ACTION ITEM:
Every entry must reappear in your answer exactly as written, though its pictures must not.

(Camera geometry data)
'''
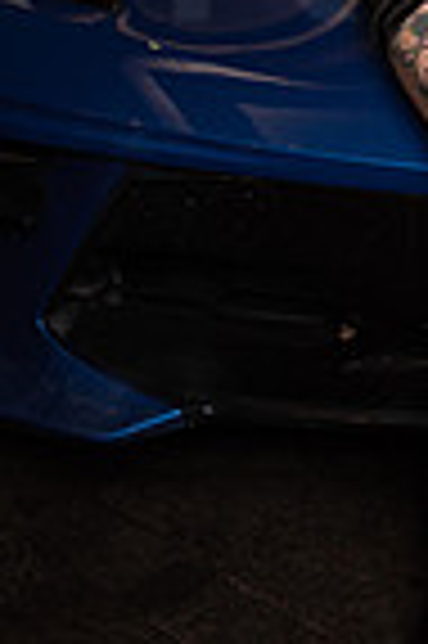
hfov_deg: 12.0
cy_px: -108
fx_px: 1966
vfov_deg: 17.8
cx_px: 568
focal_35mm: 110
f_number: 1.4
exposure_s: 1/640
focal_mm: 35
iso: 500
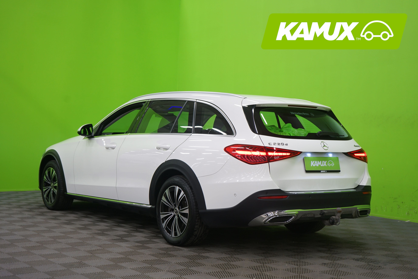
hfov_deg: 39.6
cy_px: 140
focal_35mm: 50
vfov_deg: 27.0
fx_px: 581
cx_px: 209
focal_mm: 50
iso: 400
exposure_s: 1/10
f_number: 5
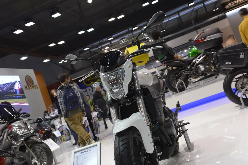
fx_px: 289
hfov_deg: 46.4
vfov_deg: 31.8
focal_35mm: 42
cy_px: 82
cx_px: 124
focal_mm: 42
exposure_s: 1/200
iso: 1000
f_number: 6.3
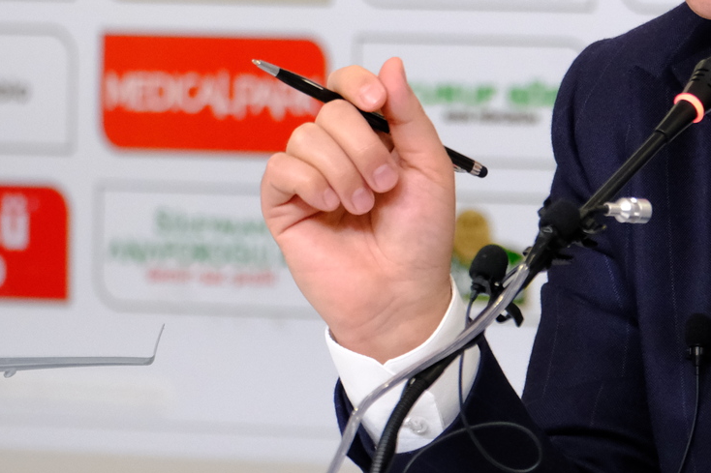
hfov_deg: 2.9
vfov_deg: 1.9
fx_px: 14255
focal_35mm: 722
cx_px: 796
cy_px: 62
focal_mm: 176.7
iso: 3200
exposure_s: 1/250
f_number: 4.8
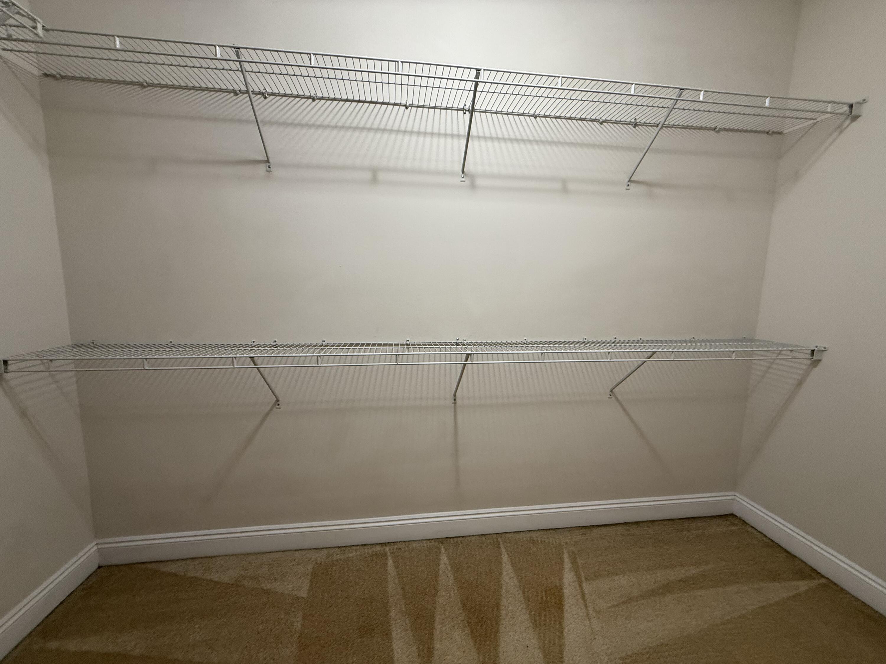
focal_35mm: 14
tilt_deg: -6.8
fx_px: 358
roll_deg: -1.3
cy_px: 332
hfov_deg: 102.1
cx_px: 443
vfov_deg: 85.7
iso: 200
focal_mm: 2.22
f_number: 2.2
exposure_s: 1/60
'''
WRITTEN RESPONSE:
hfov_deg: 12.0
cy_px: -108
fx_px: 1966
vfov_deg: 17.8
cx_px: 568
focal_35mm: 110
f_number: 1.4
exposure_s: 1/640
focal_mm: 35
iso: 500
hfov_deg: 39.6
cy_px: 140
focal_35mm: 50
vfov_deg: 27.0
fx_px: 581
cx_px: 209
focal_mm: 50
iso: 400
exposure_s: 1/10
f_number: 5
fx_px: 289
hfov_deg: 46.4
vfov_deg: 31.8
focal_35mm: 42
cy_px: 82
cx_px: 124
focal_mm: 42
exposure_s: 1/200
iso: 1000
f_number: 6.3
hfov_deg: 2.9
vfov_deg: 1.9
fx_px: 14255
focal_35mm: 722
cx_px: 796
cy_px: 62
focal_mm: 176.7
iso: 3200
exposure_s: 1/250
f_number: 4.8
focal_35mm: 14
tilt_deg: -6.8
fx_px: 358
roll_deg: -1.3
cy_px: 332
hfov_deg: 102.1
cx_px: 443
vfov_deg: 85.7
iso: 200
focal_mm: 2.22
f_number: 2.2
exposure_s: 1/60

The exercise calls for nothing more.